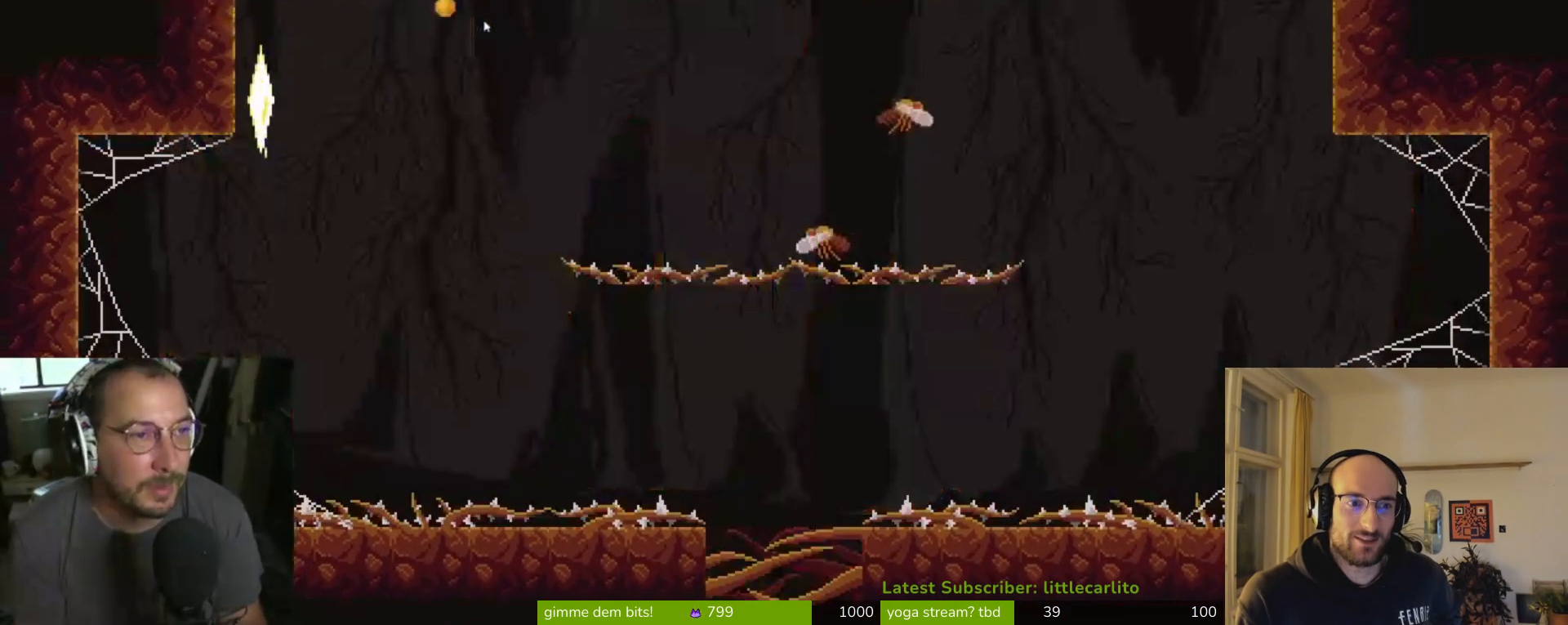
{"buttons": [], "left_stick": "up-right", "right_stick": "center", "events": [[33, "CROSS", "up"], [267, "CROSS", "down"], [333, "left_stick", "up-right"], [400, "CROSS", "up"]]}
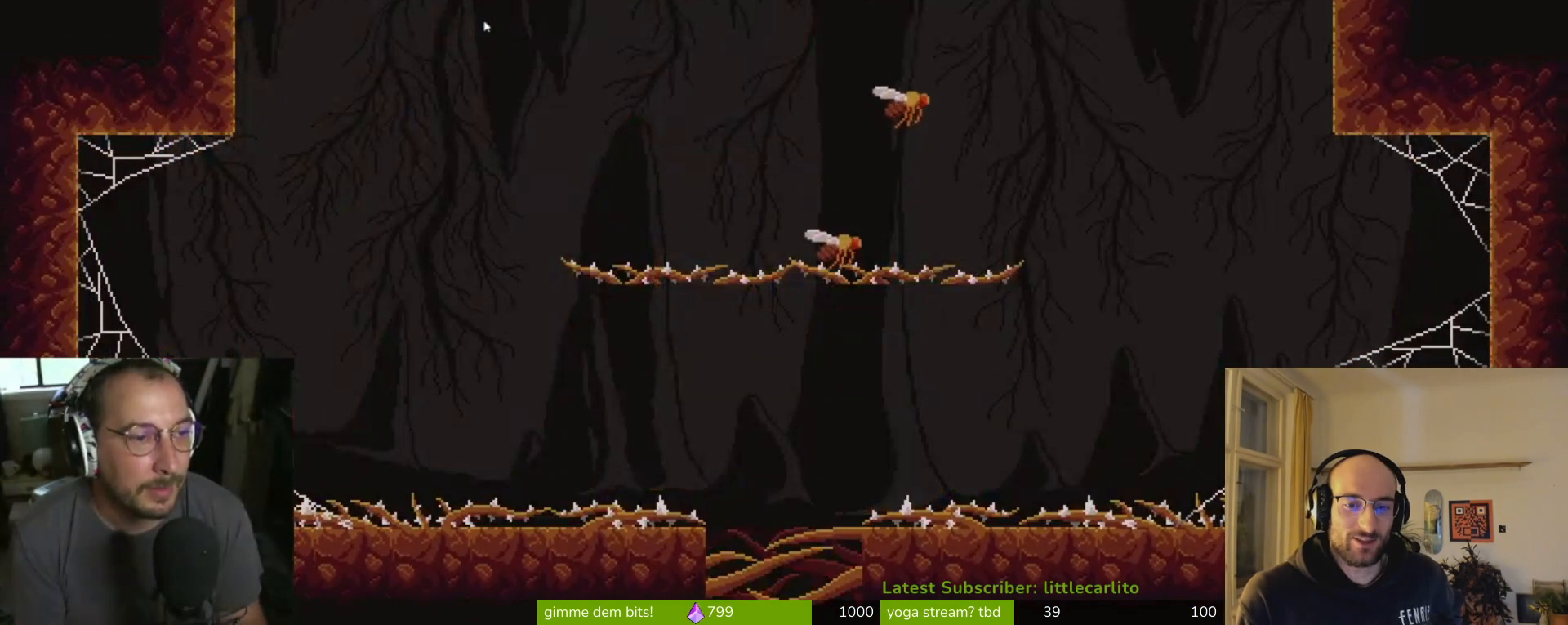
{"buttons": [], "left_stick": "center", "right_stick": "center", "events": [[67, "left_stick", "center"]]}
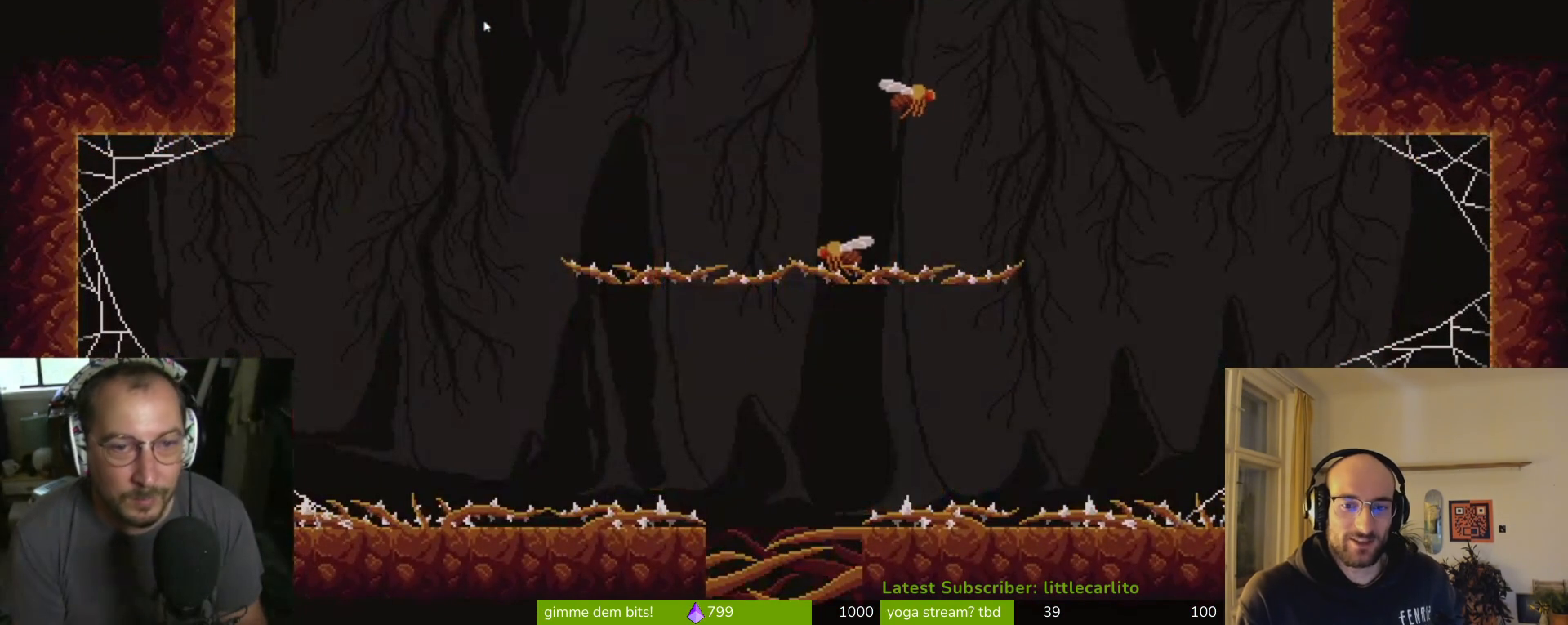
{"buttons": [], "left_stick": "center", "right_stick": "center", "events": []}
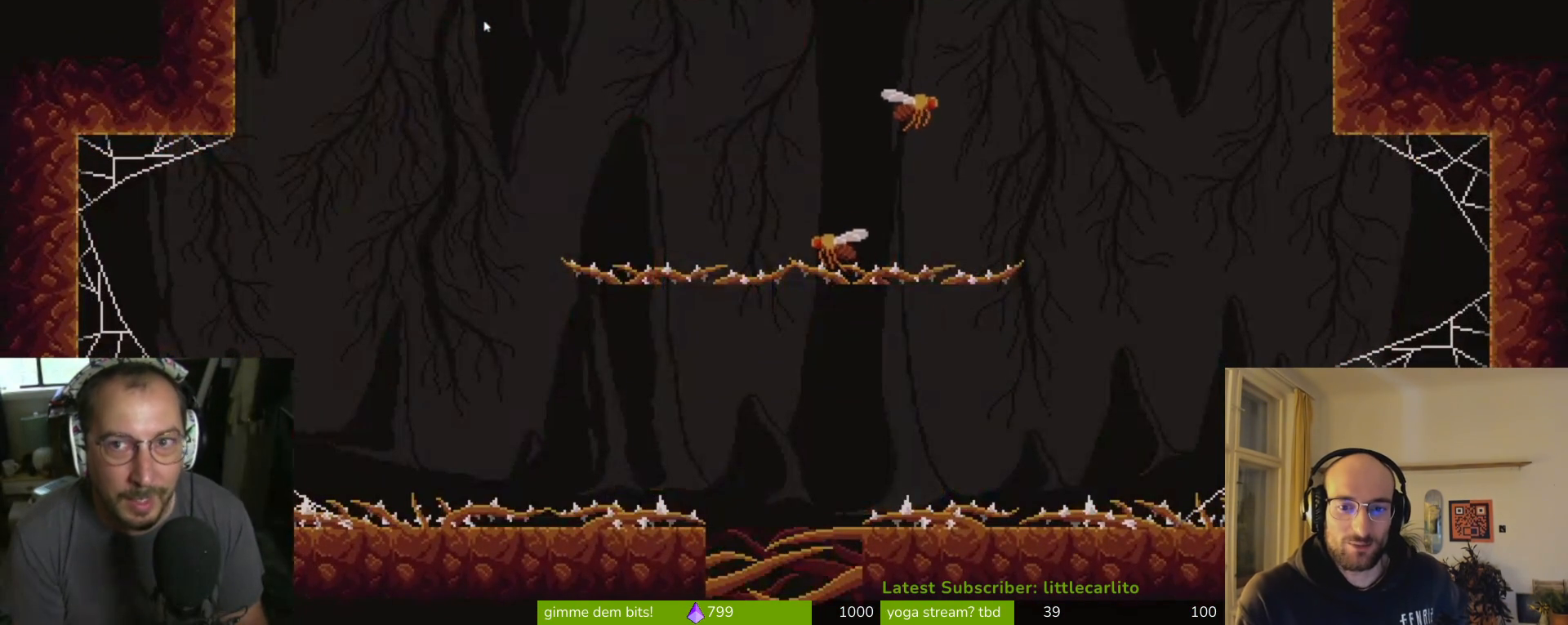
{"buttons": [], "left_stick": "center", "right_stick": "center", "events": []}
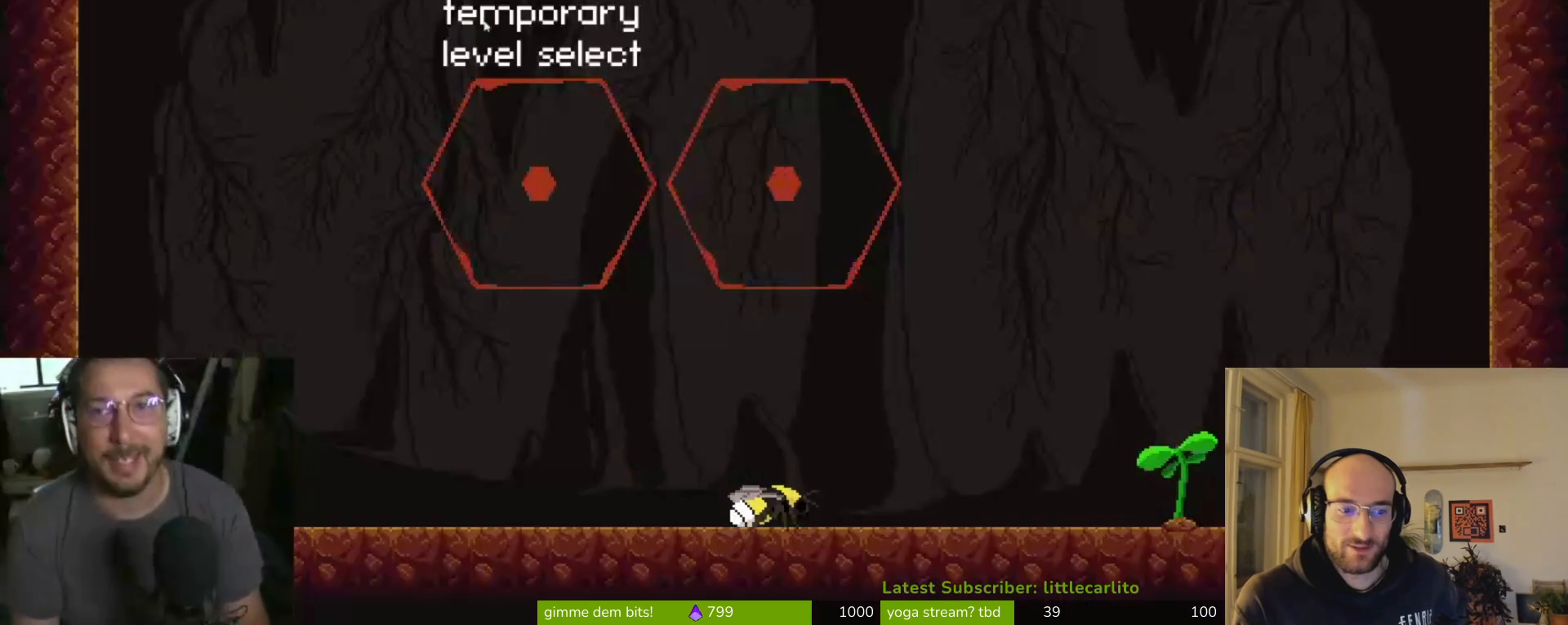
{"buttons": [], "left_stick": "center", "right_stick": "center", "events": []}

-------

*PROBLEM TO SOLVE*
Write out the data above exactly as it appears, but without any image.

*ANSWER BOX*
{"buttons": [], "left_stick": "up-right", "right_stick": "center", "events": [[33, "CROSS", "up"], [267, "CROSS", "down"], [333, "left_stick", "up-right"], [400, "CROSS", "up"]]}
{"buttons": [], "left_stick": "center", "right_stick": "center", "events": [[67, "left_stick", "center"]]}
{"buttons": [], "left_stick": "center", "right_stick": "center", "events": []}
{"buttons": [], "left_stick": "center", "right_stick": "center", "events": []}
{"buttons": [], "left_stick": "center", "right_stick": "center", "events": []}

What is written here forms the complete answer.